The NWMO continues to conduct geoscience work amid pandemic

The Nuclear Waste Management Organization (NWMO) is continuing with remote technical studies and research, although fieldwork activities such as borehole drilling have been paused due to the COVID-19 pandemic.

Ongoing technical work includes analyzing data from rock and water samples that were collected during recent borehole drilling and testing in the Ignace-Wabigoon area to gain a better understanding of the geology. This analysis is an important part of the work required to confirm the site would be a safe place to host a deep geological repository to contain and isolate Canada's used nuclear fuel. 

“As a geologist, I always want to have people in the field, gathering information and data for our project,” said Andy Parmenter, Section Manager, Geoscientific Integration and Synthesis at the NWMO. “The reality under the current COVID-19 situation is that we’ve had to change how we do our work, turning our focus to work we can take on remotely. The data that we’re getting in continues to indicate that the rock is relatively homogenous and stable and that there is no evidence of recent water deep underground.”

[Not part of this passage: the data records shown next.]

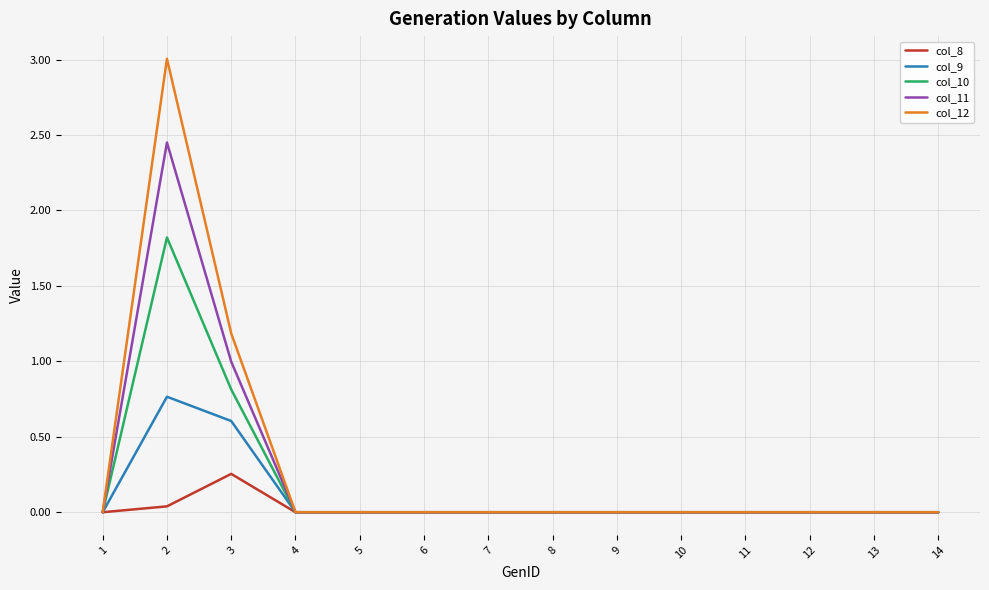

At which category is the sum across all series the highest?

2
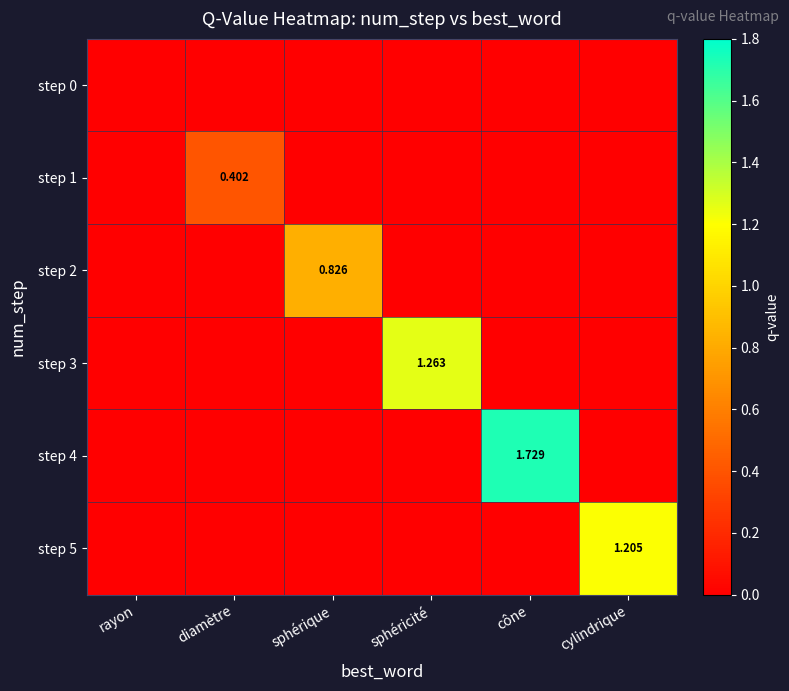

Which series has the widest spread of values?

step 4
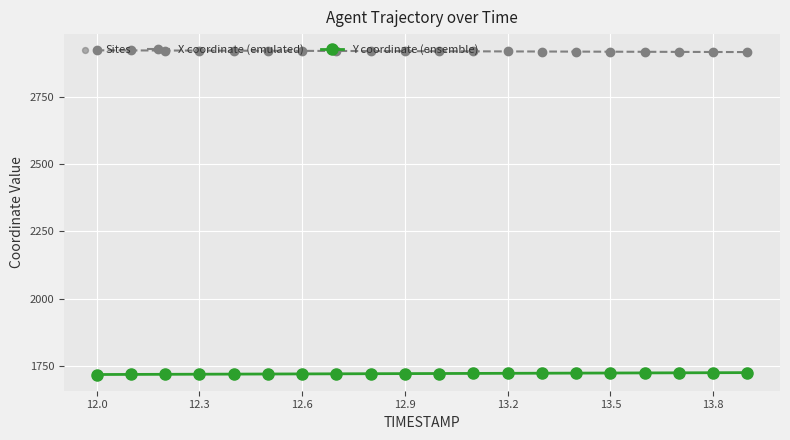

At how many categories does at least one series exceed 1735?

20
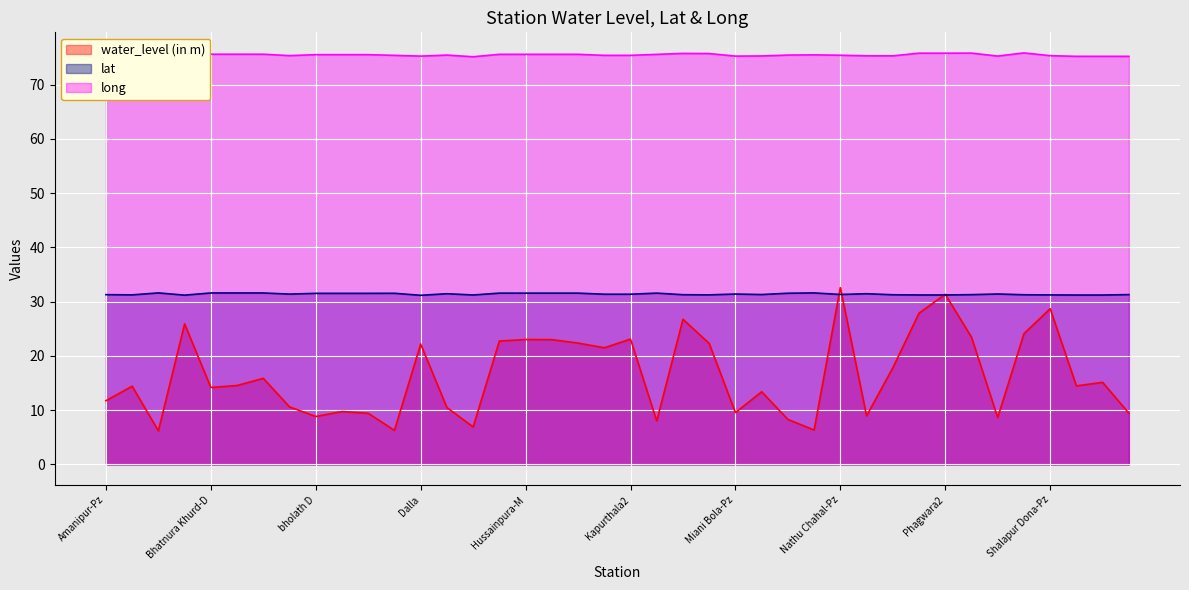

Which category has the lowest value across all series?

Begowal-Pz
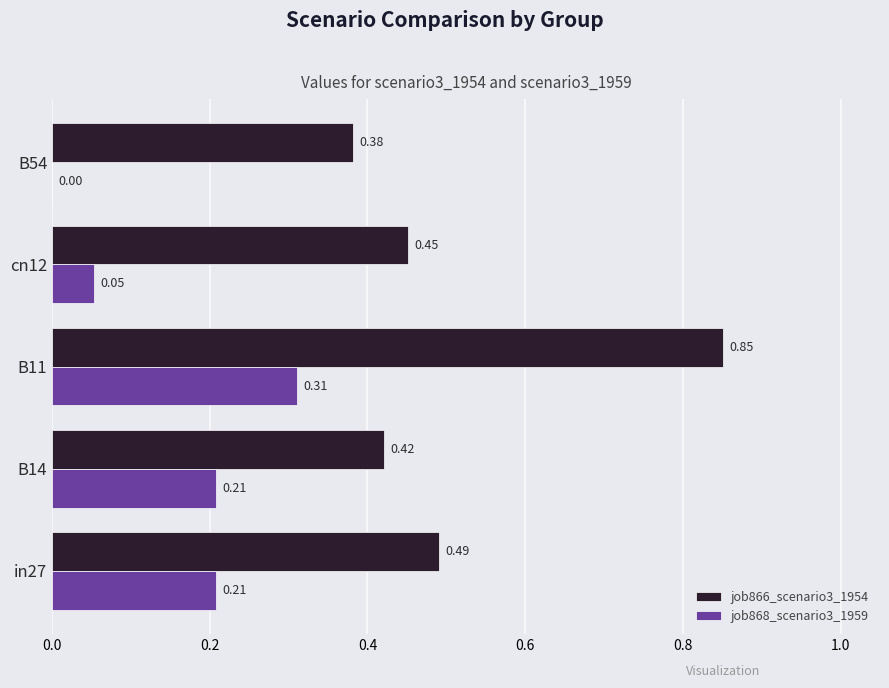

Is the value of job868_scenario3_1959 at in27 greater than the value of job866_scenario3_1954 at B14?

No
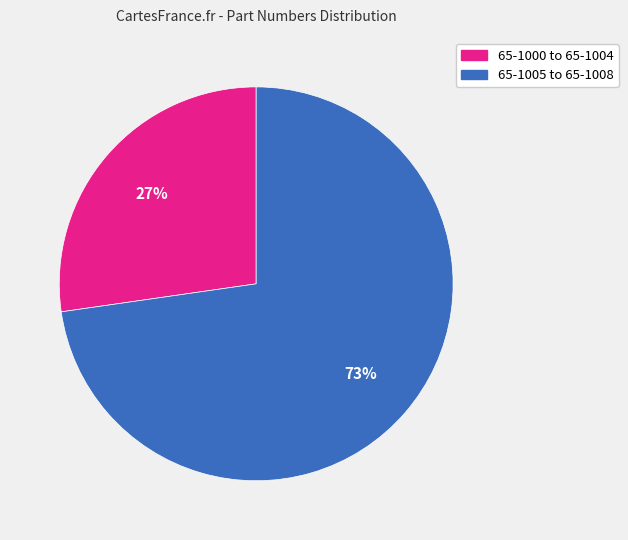

Is there any slice that represents more than half of the pie?

Yes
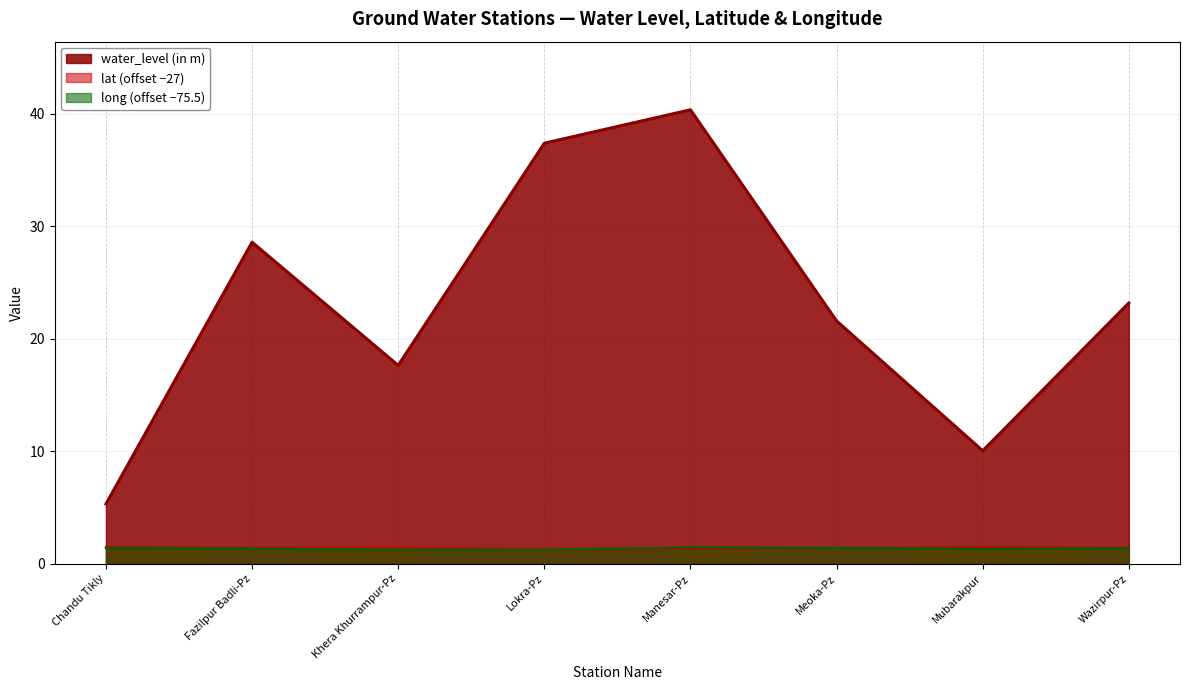

The lat series shows 1.3 at Lokra-Pz. True or false?

True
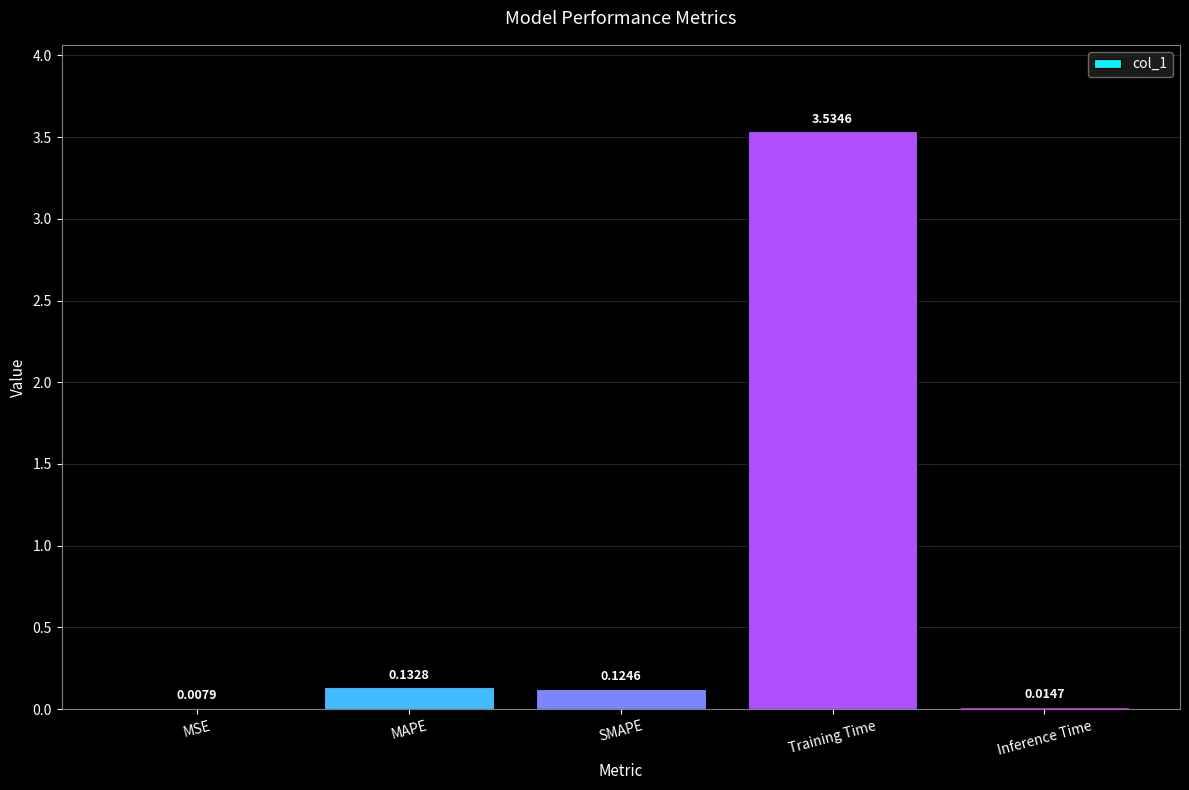

Which label corresponds to the largest value in the chart?

Training Time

The NWMO continues to work with communities and contractors to plan for safely returning to the field and drilling the fifth and sixth boreholes in the area. We will adhere to the public health advice to ensure we only return at a time, and using an approach, that is safe for everyone. The NWMO previously completed drilling and downhole testing of boreholes one to three, and drilling and coring of the fourth borehole to 1,000 metres was completed in March 2020.  

Based on available information and data collected by the NWMO, the Geoscience Team is also finalizing two reports for publication shortly: a revised lineament interpretation using high-resolution data that shows the surface location of potential fracture zones, and an updated geological map of the Ignace area, which used high-resolution airborne geophysical data, historical information from the region, and our recent mapping work. 

Andy said, “These products will provide the most accurate representation of the bedrock available and they will be integrated with the borehole data to develop three-dimensional geological models of the study area.”

The Ignace area is one of two areas currently involved in the NWMO’s site selection process for a deep geological repository for Canada’s used nuclear fuel.